▶ **Exercise**:
Set every record down again, identical to the original.

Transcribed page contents
—————
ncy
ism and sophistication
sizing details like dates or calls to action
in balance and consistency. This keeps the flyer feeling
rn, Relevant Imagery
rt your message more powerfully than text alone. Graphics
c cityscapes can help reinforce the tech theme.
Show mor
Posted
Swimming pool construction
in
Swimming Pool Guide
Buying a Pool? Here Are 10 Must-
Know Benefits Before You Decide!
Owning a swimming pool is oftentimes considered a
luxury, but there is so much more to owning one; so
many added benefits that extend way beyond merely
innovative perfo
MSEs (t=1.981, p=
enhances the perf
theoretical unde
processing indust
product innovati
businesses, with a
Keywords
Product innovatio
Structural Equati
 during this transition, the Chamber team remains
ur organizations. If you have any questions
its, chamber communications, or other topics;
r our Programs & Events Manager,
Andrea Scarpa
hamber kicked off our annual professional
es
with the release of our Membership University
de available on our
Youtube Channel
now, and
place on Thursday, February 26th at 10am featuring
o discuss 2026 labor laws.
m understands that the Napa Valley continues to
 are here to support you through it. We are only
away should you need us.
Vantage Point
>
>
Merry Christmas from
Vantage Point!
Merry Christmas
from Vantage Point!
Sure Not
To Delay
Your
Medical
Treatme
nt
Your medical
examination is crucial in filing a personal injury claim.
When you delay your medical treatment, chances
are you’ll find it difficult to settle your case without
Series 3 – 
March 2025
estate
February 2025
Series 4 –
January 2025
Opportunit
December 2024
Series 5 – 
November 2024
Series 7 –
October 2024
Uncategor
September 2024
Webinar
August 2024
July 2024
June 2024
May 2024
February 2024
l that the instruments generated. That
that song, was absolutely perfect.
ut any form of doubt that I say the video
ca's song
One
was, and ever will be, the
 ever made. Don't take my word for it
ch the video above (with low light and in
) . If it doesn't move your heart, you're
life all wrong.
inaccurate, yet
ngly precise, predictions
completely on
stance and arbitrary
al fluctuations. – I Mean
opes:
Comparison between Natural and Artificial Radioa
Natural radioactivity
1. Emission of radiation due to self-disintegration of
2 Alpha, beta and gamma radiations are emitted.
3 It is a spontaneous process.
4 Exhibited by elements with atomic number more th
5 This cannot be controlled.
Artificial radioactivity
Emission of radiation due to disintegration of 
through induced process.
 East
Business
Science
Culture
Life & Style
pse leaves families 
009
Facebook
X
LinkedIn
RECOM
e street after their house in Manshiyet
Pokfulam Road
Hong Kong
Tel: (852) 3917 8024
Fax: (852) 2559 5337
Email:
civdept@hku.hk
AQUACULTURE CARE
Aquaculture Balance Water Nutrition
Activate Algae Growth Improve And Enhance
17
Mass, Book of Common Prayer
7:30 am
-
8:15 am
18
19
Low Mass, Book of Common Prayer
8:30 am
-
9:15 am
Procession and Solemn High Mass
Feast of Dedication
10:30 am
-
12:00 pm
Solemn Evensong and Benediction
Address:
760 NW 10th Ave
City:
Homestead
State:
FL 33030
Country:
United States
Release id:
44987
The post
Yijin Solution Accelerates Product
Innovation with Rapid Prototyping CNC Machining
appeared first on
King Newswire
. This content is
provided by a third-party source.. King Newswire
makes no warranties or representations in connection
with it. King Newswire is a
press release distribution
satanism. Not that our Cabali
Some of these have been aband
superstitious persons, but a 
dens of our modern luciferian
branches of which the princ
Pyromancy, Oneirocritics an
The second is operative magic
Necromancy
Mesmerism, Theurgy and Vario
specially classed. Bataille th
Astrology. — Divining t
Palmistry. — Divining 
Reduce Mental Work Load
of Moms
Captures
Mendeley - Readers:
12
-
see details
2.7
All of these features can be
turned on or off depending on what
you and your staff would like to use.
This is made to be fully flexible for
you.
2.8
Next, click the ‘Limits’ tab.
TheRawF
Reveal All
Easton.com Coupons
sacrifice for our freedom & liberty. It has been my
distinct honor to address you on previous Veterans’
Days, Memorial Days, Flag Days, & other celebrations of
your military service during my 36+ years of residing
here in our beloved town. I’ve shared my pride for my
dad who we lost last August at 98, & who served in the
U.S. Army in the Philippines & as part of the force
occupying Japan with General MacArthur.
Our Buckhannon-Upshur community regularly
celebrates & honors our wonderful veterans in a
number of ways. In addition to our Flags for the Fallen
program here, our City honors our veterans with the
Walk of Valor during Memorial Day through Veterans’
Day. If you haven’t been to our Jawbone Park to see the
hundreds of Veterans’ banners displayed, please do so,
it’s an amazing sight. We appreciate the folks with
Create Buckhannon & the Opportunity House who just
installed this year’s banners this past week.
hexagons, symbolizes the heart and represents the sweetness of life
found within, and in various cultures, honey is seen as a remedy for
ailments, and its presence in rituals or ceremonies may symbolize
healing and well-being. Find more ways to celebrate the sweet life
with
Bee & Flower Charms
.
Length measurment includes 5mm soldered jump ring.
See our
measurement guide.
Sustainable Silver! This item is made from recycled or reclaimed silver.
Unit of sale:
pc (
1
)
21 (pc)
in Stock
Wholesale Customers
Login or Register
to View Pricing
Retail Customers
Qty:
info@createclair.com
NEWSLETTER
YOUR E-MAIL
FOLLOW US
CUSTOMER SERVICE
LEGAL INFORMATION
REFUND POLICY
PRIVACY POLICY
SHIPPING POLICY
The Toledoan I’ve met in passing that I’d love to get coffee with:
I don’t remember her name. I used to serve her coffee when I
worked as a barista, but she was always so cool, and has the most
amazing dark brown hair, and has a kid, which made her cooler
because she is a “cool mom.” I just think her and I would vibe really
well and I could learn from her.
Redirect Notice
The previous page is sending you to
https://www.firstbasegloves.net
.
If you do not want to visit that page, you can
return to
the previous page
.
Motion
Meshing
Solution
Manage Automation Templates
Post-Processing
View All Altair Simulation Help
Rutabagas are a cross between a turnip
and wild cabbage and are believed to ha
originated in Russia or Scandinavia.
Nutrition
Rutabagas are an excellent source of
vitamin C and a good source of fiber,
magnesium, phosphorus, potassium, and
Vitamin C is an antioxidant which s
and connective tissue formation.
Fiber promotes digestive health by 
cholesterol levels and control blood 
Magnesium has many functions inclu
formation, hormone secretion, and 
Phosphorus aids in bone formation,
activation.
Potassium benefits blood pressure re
—————
▶ **Problem solution**:
ncy
ism and sophistication
sizing details like dates or calls to action
in balance and consistency. This keeps the flyer feeling
rn, Relevant Imagery
rt your message more powerfully than text alone. Graphics
c cityscapes can help reinforce the tech theme.
Show mor
Posted
Swimming pool construction
in
Swimming Pool Guide
Buying a Pool? Here Are 10 Must-
Know Benefits Before You Decide!
Owning a swimming pool is oftentimes considered a
luxury, but there is so much more to owning one; so
many added benefits that extend way beyond merely
innovative perfo
MSEs (t=1.981, p=
enhances the perf
theoretical unde
processing indust
product innovati
businesses, with a
Keywords
Product innovatio
Structural Equati
 during this transition, the Chamber team remains
ur organizations. If you have any questions
its, chamber communications, or other topics;
r our Programs & Events Manager,
Andrea Scarpa
hamber kicked off our annual professional
es
with the release of our Membership University
de available on our
Youtube Channel
now, and
place on Thursday, February 26th at 10am featuring
o discuss 2026 labor laws.
m understands that the Napa Valley continues to
 are here to support you through it. We are only
away should you need us.
Vantage Point
>
>
Merry Christmas from
Vantage Point!
Merry Christmas
from Vantage Point!
Sure Not
To Delay
Your
Medical
Treatme
nt
Your medical
examination is crucial in filing a personal injury claim.
When you delay your medical treatment, chances
are you’ll find it difficult to settle your case without
Series 3 – 
March 2025
estate
February 2025
Series 4 –
January 2025
Opportunit
December 2024
Series 5 – 
November 2024
Series 7 –
October 2024
Uncategor
September 2024
Webinar
August 2024
July 2024
June 2024
May 2024
February 2024
l that the instruments generated. That
that song, was absolutely perfect.
ut any form of doubt that I say the video
ca's song
One
was, and ever will be, the
 ever made. Don't take my word for it
ch the video above (with low light and in
) . If it doesn't move your heart, you're
life all wrong.
inaccurate, yet
ngly precise, predictions
completely on
stance and arbitrary
al fluctuations. – I Mean
opes:
Comparison between Natural and Artificial Radioa
Natural radioactivity
1. Emission of radiation due to self-disintegration of
2 Alpha, beta and gamma radiations are emitted.
3 It is a spontaneous process.
4 Exhibited by elements with atomic number more th
5 This cannot be controlled.
Artificial radioactivity
Emission of radiation due to disintegration of 
through induced process.
 East
Business
Science
Culture
Life & Style
pse leaves families 
009
Facebook
X
LinkedIn
RECOM
e street after their house in Manshiyet
Pokfulam Road
Hong Kong
Tel: (852) 3917 8024
Fax: (852) 2559 5337
Email:
civdept@hku.hk
AQUACULTURE CARE
Aquaculture Balance Water Nutrition
Activate Algae Growth Improve And Enhance
17
Mass, Book of Common Prayer
7:30 am
-
8:15 am
18
19
Low Mass, Book of Common Prayer
8:30 am
-
9:15 am
Procession and Solemn High Mass
Feast of Dedication
10:30 am
-
12:00 pm
Solemn Evensong and Benediction
Address:
760 NW 10th Ave
City:
Homestead
State:
FL 33030
Country:
United States
Release id:
44987
The post
Yijin Solution Accelerates Product
Innovation with Rapid Prototyping CNC Machining
appeared first on
King Newswire
. This content is
provided by a third-party source.. King Newswire
makes no warranties or representations in connection
with it. King Newswire is a
press release distribution
satanism. Not that our Cabali
Some of these have been aband
superstitious persons, but a 
dens of our modern luciferian
branches of which the princ
Pyromancy, Oneirocritics an
The second is operative magic
Necromancy
Mesmerism, Theurgy and Vario
specially classed. Bataille th
Astrology. — Divining t
Palmistry. — Divining 
Reduce Mental Work Load
of Moms
Captures
Mendeley - Readers:
12
-
see details
2.7
All of these features can be
turned on or off depending on what
you and your staff would like to use.
This is made to be fully flexible for
you.
2.8
Next, click the ‘Limits’ tab.
TheRawF
Reveal All
Easton.com Coupons
sacrifice for our freedom & liberty. It has been my
distinct honor to address you on previous Veterans’
Days, Memorial Days, Flag Days, & other celebrations of
your military service during my 36+ years of residing
here in our beloved town. I’ve shared my pride for my
dad who we lost last August at 98, & who served in the
U.S. Army in the Philippines & as part of the force
occupying Japan with General MacArthur.
Our Buckhannon-Upshur community regularly
celebrates & honors our wonderful veterans in a
number of ways. In addition to our Flags for the Fallen
program here, our City honors our veterans with the
Walk of Valor during Memorial Day through Veterans’
Day. If you haven’t been to our Jawbone Park to see the
hundreds of Veterans’ banners displayed, please do so,
it’s an amazing sight. We appreciate the folks with
Create Buckhannon & the Opportunity House who just
installed this year’s banners this past week.
hexagons, symbolizes the heart and represents the sweetness of life
found within, and in various cultures, honey is seen as a remedy for
ailments, and its presence in rituals or ceremonies may symbolize
healing and well-being. Find more ways to celebrate the sweet life
with
Bee & Flower Charms
.
Length measurment includes 5mm soldered jump ring.
See our
measurement guide.
Sustainable Silver! This item is made from recycled or reclaimed silver.
Unit of sale:
pc (
1
)
21 (pc)
in Stock
Wholesale Customers
Login or Register
to View Pricing
Retail Customers
Qty:
info@createclair.com
NEWSLETTER
YOUR E-MAIL
FOLLOW US
CUSTOMER SERVICE
LEGAL INFORMATION
REFUND POLICY
PRIVACY POLICY
SHIPPING POLICY
The Toledoan I’ve met in passing that I’d love to get coffee with:
I don’t remember her name. I used to serve her coffee when I
worked as a barista, but she was always so cool, and has the most
amazing dark brown hair, and has a kid, which made her cooler
because she is a “cool mom.” I just think her and I would vibe really
well and I could learn from her.
Redirect Notice
The previous page is sending you to
https://www.firstbasegloves.net
.
If you do not want to visit that page, you can
return to
the previous page
.
Motion
Meshing
Solution
Manage Automation Templates
Post-Processing
View All Altair Simulation Help
Rutabagas are a cross between a turnip
and wild cabbage and are believed to ha
originated in Russia or Scandinavia.
Nutrition
Rutabagas are an excellent source of
vitamin C and a good source of fiber,
magnesium, phosphorus, potassium, and
Vitamin C is an antioxidant which s
and connective tissue formation.
Fiber promotes digestive health by 
cholesterol levels and control blood 
Magnesium has many functions inclu
formation, hormone secretion, and 
Phosphorus aids in bone formation,
activation.
Potassium benefits blood pressure re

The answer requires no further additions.